Passage shown:
401. A reaction record describes the behaviour of \(2\)-bromopropane under two conditions.
Case P: dilute aqueous hydroxide at lower temperature gives mainly propan-\(2\)-ol.
Case Q: concentrated alcoholic hydroxide with heating gives mainly propene.
The best interpretation is:
ⓐ. the substrate structure changes from secondary to primary in Case Q
ⓑ. bromide acts as a nucleophile in P and as an acid in Q
ⓒ. both cases follow exactly the same mechanism and differ only in product name
ⓓ. aqueous medium favours substitution; hot alcoholic base favours elimination
Correct Answer: aqueous medium favours substitution; hot alcoholic base favours elimination
Explanation: The same secondary haloalkane can follow competing reaction pathways. In aqueous medium, hydroxide acts effectively as a nucleophile and replaces bromide to form the alcohol. In concentrated alcoholic medium with heat, its basic character becomes more important and beta-hydrogen removal gives propene. The carbon skeleton remains secondary in both vessels; only the reaction environment changes. This comparison demonstrates why a reagent formula such as \(\mathrm{KOH}\) is incomplete without its solvent and temperature.

Data extracts:
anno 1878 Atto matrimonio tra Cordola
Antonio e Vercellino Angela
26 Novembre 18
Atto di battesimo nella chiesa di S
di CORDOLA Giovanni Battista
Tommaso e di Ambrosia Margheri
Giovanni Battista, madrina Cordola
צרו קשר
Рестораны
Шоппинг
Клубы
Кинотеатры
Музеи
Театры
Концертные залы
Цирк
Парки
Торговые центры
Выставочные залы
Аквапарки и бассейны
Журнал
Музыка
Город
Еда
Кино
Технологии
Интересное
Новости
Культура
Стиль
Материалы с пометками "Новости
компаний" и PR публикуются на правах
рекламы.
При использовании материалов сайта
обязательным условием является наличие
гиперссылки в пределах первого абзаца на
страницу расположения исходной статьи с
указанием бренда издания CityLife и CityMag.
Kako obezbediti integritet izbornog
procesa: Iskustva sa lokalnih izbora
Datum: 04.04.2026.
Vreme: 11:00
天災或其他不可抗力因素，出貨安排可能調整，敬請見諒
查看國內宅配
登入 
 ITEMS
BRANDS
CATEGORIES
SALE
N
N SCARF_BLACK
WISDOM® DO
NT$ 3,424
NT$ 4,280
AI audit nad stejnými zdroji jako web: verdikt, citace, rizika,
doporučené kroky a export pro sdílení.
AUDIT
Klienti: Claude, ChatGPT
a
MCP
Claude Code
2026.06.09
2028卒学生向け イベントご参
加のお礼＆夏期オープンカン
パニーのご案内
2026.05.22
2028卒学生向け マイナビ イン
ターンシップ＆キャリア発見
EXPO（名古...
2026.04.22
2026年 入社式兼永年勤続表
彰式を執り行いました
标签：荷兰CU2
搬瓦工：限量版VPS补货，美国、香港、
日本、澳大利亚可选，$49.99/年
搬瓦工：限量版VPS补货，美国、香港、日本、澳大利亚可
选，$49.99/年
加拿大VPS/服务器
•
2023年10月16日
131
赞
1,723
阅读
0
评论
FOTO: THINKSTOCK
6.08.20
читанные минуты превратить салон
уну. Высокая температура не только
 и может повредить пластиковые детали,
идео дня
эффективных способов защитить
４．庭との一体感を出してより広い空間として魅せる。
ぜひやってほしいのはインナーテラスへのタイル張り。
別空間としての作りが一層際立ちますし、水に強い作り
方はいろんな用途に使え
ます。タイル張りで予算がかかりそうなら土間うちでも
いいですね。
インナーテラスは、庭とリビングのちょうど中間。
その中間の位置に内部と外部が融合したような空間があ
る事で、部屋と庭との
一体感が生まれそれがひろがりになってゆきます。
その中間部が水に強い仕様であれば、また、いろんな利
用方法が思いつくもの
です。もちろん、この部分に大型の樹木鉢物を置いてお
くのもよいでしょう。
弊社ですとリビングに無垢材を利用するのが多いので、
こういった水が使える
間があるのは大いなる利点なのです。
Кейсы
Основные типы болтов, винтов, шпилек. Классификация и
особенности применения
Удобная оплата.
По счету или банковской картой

Task:
Continue the passage on how 2-bromopropane reacts with hydroxide, starting right after its final sentence.

Answer box:
402. A \(0.40\,mol\) sample of \(2\)-bromobutane is heated with alcoholic alkali. Suppose \(75\%\) of the sample undergoes elimination, and \(80\%\) of the resulting alkene mixture is but-\(2\)-ene. If the molar mass of but-\(2\)-ene is \(56.0\,g\,mol^{-1}\), the mass of but-\(2\)-ene formed is:
ⓐ. \(13.44\,g\)
ⓑ. \(16.80\,g\)
ⓒ. \(17.92\,g\)
ⓓ. \(22.40\,g\)
Correct Answer: \(13.44\,g\)
Explanation: \( \textbf{Initial haloalkane amount:} \)
\[
n_0=0.40\,mol
\]
\( \textbf{Fraction undergoing elimination:} \)
\[
75\%=0.75
\]
\( \textbf{Total alkene amount:} \)
\[
n_{\text{alkenes}}=(0.40)(0.75)=0.30\,mol
\]
\( \textbf{Fraction that is but-}2\textbf{-ene:} \)
\[
80\%=0.80
\]
\( \textbf{But-}2\textbf{-ene amount:} \)
\[
n_{\text{but-2-ene}}=(0.30)(0.80)=0.24\,mol
\]
\( \textbf{Mass relation:} \)
\[
m=nM
\]
\( \textbf{Substitution:} \)
\[
m=(0.24)(56.0)
\]
\( \textbf{Calculation:} \)
\[
m=13.44\,g
\]
The theoretical mass from complete conversion to but-\(2\)-ene would be larger because both the incomplete elimination and product distribution must be included.
403. \(2\)-Bromobutane is subjected to the two reaction conditions below.
Case P: \(\mathrm{NaCN}\) in a polar aprotic solvent at moderate temperature
Case Q: concentrated sodium ethoxide in ethanol with heating
The most reasonable dominant pathways are:
ⓐ. P mainly \(\mathrm{E1}\); Q mainly \(\mathrm{S_N1}\)
ⓑ. P mainly \(\mathrm{S_N2}\); Q mainly \(\mathrm{E2}\)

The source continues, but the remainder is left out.